4 Kasus “Kartun Nabi” di Perancis (2020) dan pembakaran Al Quran di Swedia (2020).
5 Sikap terhadap Taliban yang cenderung negatif adalah bentuk islamophobia yang akut. Kembalinya Taliban ke kekuasaan di Afganistan, tidak dapat dilepaskan dengan peran Amerika yang meninggalkan Afganistan dari pintu depan, tetapi masih mengendalikannya lewat pintu belakang, sekutunya (diantaranya Turki dan Iran). Secara umum, Amerika memang memiliki peran penting membuat gagasan khilafah menjadi tampak seperti monster, bahkan bagi kaum muslimin itu sendiri. Sebelumnya AS, telah berusaha mengaborsi ide khilafah dengan merekayasa keberadaan ISIS yang menampilkan gambaran khilafah yang mengerikan.Sayangnya semua upaya itu telah gagal.

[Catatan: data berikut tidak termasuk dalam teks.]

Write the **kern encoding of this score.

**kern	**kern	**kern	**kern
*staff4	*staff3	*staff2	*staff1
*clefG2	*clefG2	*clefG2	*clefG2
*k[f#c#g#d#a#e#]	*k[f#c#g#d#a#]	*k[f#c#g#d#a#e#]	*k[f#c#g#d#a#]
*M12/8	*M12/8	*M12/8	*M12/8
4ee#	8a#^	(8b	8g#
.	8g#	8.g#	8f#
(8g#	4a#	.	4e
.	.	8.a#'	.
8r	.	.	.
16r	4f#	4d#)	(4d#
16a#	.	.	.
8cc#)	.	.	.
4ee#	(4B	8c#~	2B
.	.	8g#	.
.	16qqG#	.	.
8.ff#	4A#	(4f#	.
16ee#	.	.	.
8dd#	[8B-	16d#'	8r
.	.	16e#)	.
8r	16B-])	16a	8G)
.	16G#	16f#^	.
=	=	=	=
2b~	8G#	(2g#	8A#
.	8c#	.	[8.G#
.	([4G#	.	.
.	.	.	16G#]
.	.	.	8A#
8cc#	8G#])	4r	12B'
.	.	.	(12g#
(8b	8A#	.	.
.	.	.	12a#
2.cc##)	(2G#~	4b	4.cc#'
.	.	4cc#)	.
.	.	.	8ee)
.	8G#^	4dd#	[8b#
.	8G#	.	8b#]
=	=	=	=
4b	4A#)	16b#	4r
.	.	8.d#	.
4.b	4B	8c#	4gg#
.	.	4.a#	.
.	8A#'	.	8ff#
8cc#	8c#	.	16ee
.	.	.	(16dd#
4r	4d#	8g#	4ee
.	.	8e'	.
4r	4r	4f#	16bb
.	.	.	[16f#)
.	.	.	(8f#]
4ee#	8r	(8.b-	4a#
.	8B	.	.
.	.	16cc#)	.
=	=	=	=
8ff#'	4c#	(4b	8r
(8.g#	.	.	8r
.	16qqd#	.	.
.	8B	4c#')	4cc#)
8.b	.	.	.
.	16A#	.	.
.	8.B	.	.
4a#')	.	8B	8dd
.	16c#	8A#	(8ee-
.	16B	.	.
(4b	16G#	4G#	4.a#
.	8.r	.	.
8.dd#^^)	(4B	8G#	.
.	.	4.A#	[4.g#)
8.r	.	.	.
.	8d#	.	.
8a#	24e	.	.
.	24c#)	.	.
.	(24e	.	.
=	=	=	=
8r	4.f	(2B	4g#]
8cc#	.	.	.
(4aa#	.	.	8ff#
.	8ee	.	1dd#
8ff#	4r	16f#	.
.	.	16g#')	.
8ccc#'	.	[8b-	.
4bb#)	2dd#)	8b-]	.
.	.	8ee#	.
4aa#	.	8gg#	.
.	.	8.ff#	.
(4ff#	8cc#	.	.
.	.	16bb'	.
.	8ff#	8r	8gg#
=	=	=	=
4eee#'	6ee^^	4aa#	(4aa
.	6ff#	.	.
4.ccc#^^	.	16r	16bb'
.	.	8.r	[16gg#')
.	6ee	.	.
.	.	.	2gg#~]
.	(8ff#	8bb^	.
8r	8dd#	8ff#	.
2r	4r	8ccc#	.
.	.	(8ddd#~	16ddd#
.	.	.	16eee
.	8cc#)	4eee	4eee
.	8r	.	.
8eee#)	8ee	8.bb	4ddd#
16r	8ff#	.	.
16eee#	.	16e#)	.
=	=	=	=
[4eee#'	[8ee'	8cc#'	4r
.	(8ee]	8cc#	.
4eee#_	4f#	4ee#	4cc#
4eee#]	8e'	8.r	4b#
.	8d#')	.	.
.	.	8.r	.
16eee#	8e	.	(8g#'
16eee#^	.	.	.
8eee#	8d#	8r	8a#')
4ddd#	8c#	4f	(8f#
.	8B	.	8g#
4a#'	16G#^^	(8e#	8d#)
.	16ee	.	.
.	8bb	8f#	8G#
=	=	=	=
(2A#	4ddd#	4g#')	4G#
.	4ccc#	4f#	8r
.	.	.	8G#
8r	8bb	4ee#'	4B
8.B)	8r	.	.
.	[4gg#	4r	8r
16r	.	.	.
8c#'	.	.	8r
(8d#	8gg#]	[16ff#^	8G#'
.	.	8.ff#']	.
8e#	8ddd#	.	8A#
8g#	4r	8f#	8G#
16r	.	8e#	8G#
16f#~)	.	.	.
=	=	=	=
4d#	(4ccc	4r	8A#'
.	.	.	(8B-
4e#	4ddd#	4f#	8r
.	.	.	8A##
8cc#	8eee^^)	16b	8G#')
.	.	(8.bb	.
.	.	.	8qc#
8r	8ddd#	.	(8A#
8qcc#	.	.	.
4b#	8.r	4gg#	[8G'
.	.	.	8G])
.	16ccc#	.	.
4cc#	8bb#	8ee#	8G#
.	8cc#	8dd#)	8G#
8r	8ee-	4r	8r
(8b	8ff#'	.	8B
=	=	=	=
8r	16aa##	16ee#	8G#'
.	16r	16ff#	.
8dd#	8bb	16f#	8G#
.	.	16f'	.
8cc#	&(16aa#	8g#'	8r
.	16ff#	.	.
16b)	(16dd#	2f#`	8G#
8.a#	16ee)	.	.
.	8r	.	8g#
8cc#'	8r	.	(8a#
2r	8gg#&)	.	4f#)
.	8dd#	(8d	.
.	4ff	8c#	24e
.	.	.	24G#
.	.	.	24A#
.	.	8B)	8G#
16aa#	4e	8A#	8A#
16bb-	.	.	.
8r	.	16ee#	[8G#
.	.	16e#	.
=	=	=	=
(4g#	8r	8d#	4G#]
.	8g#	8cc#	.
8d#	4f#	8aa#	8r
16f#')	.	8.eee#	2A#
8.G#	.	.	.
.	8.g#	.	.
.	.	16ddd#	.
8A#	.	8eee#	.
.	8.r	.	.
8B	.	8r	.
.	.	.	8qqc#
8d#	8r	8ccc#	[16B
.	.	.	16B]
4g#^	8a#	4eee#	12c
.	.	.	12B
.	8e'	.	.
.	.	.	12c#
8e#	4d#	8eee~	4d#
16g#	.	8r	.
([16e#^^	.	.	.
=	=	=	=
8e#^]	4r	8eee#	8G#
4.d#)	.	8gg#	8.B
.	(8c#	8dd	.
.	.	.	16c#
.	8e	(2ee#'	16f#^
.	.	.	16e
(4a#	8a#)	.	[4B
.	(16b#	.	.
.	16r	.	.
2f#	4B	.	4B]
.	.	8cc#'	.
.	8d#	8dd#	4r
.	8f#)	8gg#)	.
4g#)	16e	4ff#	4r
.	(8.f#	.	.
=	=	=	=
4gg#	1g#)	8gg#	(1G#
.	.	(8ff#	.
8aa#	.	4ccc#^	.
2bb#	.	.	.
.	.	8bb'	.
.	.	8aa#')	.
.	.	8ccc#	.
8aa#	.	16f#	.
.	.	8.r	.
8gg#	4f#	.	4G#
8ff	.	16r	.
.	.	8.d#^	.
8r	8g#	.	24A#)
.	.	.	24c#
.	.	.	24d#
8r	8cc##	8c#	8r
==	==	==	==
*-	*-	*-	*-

6 War on Terrorism (WOT) di mata Bush adalah seperti perang salib baru. Ini termaktub dalam artikel Wall Street Journal:’Crusade’ Reference Reinforces Fears War on Terrorism Is Against Muslims, https://www.wsj.com/articles/SB1001020294332922160
7 Laporan Reuters terkait dengan rencana pembersihan kaum radikal dapat dilihat di https://www.reuters.com/article/us-indonesia-politics-islamism-exclusive-idUSKCN1TM0T8
8 Pengertian Fiqh Minoritas (Fiqh Al Aqalliyaat) dibahas secara kritis oleh Asif K Khan dalam bukunya “The Fiqh of Minorites-The New Fiqh to Subvert Islam” (2004).